Юдрия, 1311 год. Прибытие в Этелбаг; вы слышали слухи о части самого дьявола…
Земля слишком мокрая, чтобы хоронить, небо слишком серое, чтобы молиться. Этелбаг не приветствует. Он просто терпит.
Повозка дрожит и останавливается у ворот, колёса вязнут в чёрной грязи, ось стонет, как умирающее животное. Стражник даже не поднимает головы со стула — лишь протягивает руку, пальцы измазаны чернилами, жиром и засохшей кровью.
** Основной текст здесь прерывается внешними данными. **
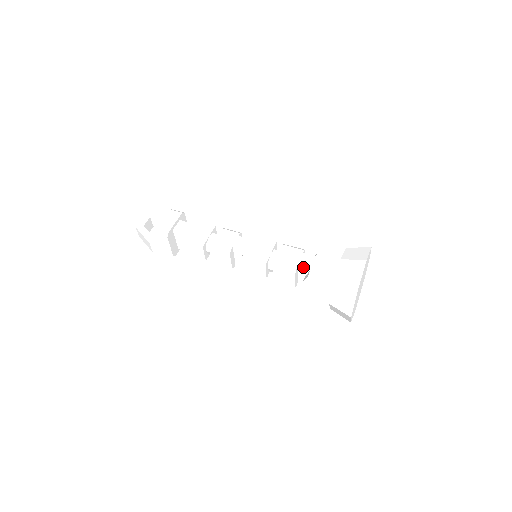
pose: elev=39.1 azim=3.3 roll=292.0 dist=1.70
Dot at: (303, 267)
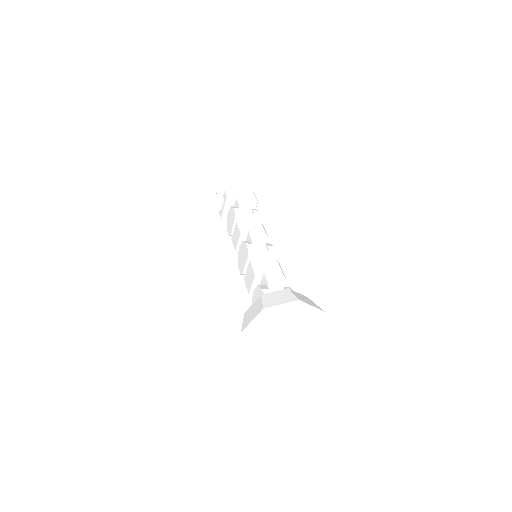
Dot at: (265, 278)
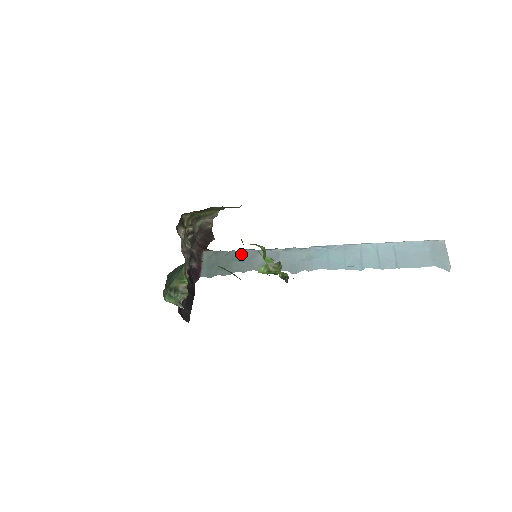
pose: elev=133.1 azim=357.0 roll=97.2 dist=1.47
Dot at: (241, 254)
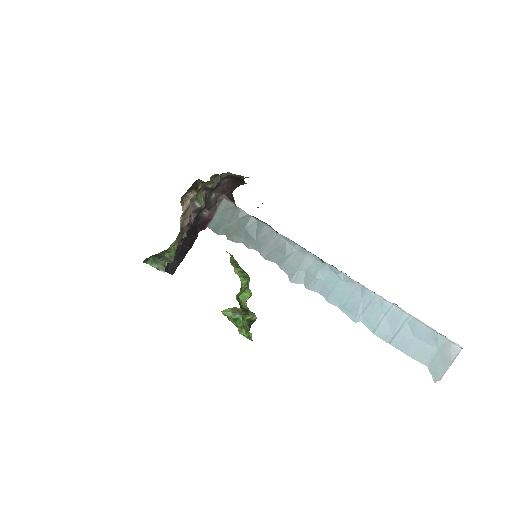
Dot at: (257, 226)
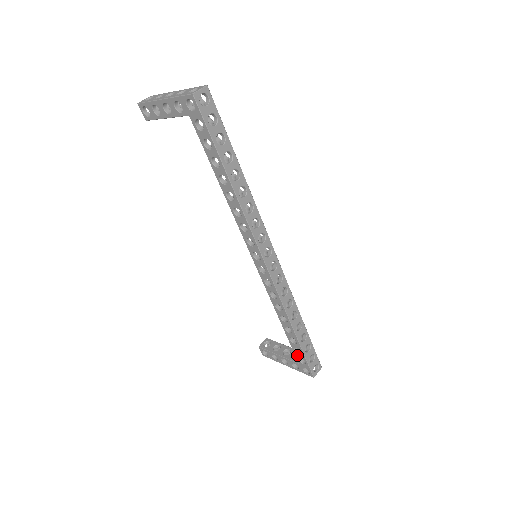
'Две серебряных за то, чтобы твоим сапогам позволили коснуться камня. Ещё одну, если ты из тех, кто носит сталь и не улыбается.'
Слова срываются с его разбитой губы, смазанные и глухие. Шлем сидит криво. За его спиной к стене прислонено копьё, мокрое от старой ржавчины и чего-то более тёмного. За воротами Этелбаг хрипит под дождём — крышы провисли, трубы кашляют чёрным в бесцветное небо.
Звенит мешочек с монетами. Тишина, затем скрежет железа, когда ворота раздвигаются ровно настолько, чтобы пропустить внутрь гниль и чужаков.
Дорога дальше напоминает рану больше, чем улицу. Грязь по щиколотку. Вокруг крюка мясника кружат мухи, на нём висит что-то донельзя человеческое. Двое детей дерутся из‑за сапога. Мужчина предлагает наточить твой клинок за медяк, но его глаза считают твои пальцы.
'Впервые здесь?' — сипло спрашивает кто-то рядом, на той же телеге. Голос принадлежит женщине у ближайшего жаровни; огонь бросает дикие тени на её изрытое оспой лицо. Её дыхание пахнет гвоздикой и чем-то едким. 'Тебе нужен Галл. Большая вывеска с поломанным крылом. Комнаты, которые не кричат. Эль, который, может, будет. Скажи Орену, что ищешь его.'
Она сплёвывает что-то тёмное. Разглядывает тебя.
'Если только ты не за работой. Тогда лучше вовсе не говорить. Не тем ушам. Не если хочешь сохранить свои.'
Где-то за дымом бьёт колокол. Может, предупреждение. А может, знак…
Ты проезжаешь мимо осыпающейся часовни, где крысы грызут не зарытые пальцы ног. Наконец повозка останавливается у конюшни таверны.